**EXCERPT:**
--- START ---

Europe’s Last ATV Space Station Freighter Makes Fleet’s …

In the end, Europe's fifth and final space station freighter went out in more of a fiery blaze than with the "big bang" of its namesake.

The European Space Agency's (ESA) Automated Transfer Vehicle (ATV) 5, christened the "Georges Lematre" after the Belgian priest and astronomer whose work led to the Big Bang theory of the universe's origin, was intentionally destroyed as it plunged back into the Earth's atmosphere on Sunday (Feb. 15).

The unmanned spacecraft, the last of its type, came to its end at 1:11 p.m. EST (1811 GMT). [Europe's ATV-5 Space Cargo Ship Mission in Pictures]

The re-entry came a day after the ATV left the International Space Station (ISS), where it had been docked since last August. Launched on July 29, 2014, ATV-5 logged a total of 186 days in space.

Unpacked of its 7 tons of supplies and reloaded with 2.4 tons of trash, the "Georges Lematre" fulfilled its mission, including using its thrusters to readjust the altitude of the station to compensate for atmospheric drag, re-boosting to avoid debris and, in a first for an ATV last month, lowering the outpost's orbit in preparation for the arrival of the next cargo spacecraft.

Future visiting vehicles will not include the European ATV. Russian Progress vehicles, U.S. commercial Cygnus and Dragon freighters and Japan's H-II Transfer Vehicle (HTV) will resupply the space station going forward.

--- END ---

**DIRECTIVE 1:** For the article about Europe's final ATV freighter, decide whether each statement agrees with it, answering yes or no and quoting the deciding words: (a) ATV-5 had been docked at the International Space Station since the previous August. (b) ATV-5 carried 7 tons of trash when it left the station. (c) Japan's HTV will be among the vehicles resupplying the station in the future.
**DIRECTIVE 2:** Write the next few sentences of the article about Europe's final ATV freighter, starting right after its last line.
The dataset entries have no connection to the article about the ATV freighter.

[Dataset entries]
--- START ---

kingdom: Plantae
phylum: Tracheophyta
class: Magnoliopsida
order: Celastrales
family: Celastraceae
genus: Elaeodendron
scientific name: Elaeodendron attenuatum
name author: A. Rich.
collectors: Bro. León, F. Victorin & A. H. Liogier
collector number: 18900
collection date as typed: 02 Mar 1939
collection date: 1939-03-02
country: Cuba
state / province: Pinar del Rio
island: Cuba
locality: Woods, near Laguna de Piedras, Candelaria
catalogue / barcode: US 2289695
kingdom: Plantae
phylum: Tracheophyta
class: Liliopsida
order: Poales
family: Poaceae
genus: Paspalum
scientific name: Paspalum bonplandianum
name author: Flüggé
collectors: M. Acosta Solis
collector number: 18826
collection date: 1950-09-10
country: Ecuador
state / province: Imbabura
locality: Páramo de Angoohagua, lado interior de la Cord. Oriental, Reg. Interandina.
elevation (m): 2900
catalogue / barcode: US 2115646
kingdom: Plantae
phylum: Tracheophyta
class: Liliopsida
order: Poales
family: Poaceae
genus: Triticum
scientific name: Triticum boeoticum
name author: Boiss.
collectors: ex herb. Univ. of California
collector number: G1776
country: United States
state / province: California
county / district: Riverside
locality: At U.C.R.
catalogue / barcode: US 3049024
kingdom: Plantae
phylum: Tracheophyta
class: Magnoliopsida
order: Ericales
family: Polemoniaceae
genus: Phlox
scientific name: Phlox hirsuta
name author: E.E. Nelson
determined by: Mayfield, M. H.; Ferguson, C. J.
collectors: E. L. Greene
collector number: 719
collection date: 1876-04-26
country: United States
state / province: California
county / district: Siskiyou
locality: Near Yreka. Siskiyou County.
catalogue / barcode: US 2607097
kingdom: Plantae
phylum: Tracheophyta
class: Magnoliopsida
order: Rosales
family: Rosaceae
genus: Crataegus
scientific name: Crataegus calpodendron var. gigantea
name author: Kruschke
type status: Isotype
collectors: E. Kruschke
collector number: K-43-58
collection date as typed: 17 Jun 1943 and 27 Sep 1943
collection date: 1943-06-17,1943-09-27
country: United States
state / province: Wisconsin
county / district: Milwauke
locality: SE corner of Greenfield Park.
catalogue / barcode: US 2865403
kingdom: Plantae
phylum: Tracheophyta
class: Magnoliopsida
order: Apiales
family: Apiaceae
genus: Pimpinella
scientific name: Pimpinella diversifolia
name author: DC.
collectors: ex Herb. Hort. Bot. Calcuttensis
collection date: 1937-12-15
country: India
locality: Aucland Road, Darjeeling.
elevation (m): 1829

--- END ---

**WRITTEN REPLY 1:**
(a) Yes: "where it had been docked since last August"
(b) No: "reloaded with 2.4 tons of trash"
(c) Yes: "Japan's H-II Transfer Vehicle (HTV) will resupply the space station going forward"

**WRITTEN REPLY 2:**
"The five ATVs have paid ESA's obligationsin the ISS program until 2017," Nico Dettmann, head of ESA's space transportation department, said in statement. "It has been decided to discontinue ATV, but to develop the MPCV-ESM (European Service Module) for NASA to compensate for ESA's ISS obligations until 2020."

The service module will provide propulsion and electrical power to NASA's Orion crew capsule on its missions into deep space. In return for developing the ESM, European astronauts will continue to live onboard the station to work on European experiments in ESA's Columbus lab through the end of the decade.

"This decision [offers] a European exploration perspective beyond low-Earth orbit, while building on ATV heritage," he said.

After the space shuttle, the 34-foot-long (10.3 meters) ATV was the largest spacecraft to resupply the space station, with enough volume to hold a double-decker bus. Powered by four solar panels in an "X-Wing" configuration, the ATV used a laser imaging system to autonomously dock to the orbiting outpost's Russian Zvezda service module.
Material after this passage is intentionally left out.